**ABOUT THIS EXERCISE**
Please pick out every line below that contains the word "Cream" and copy each one as it appears.

[[ DATA TO PROCESS, beginning ]]

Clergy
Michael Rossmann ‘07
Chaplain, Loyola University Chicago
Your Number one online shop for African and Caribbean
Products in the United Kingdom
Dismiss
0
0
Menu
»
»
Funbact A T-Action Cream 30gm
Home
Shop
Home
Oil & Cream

[[ DATA TO PROCESS, end ]]
[[ DATA TO PROCESS, beginning ]]

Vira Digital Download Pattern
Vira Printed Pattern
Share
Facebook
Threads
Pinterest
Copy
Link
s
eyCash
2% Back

[[ DATA TO PROCESS, end ]]

**OUTPUT**
Funbact A T-Action Cream 30gm
Oil & Cream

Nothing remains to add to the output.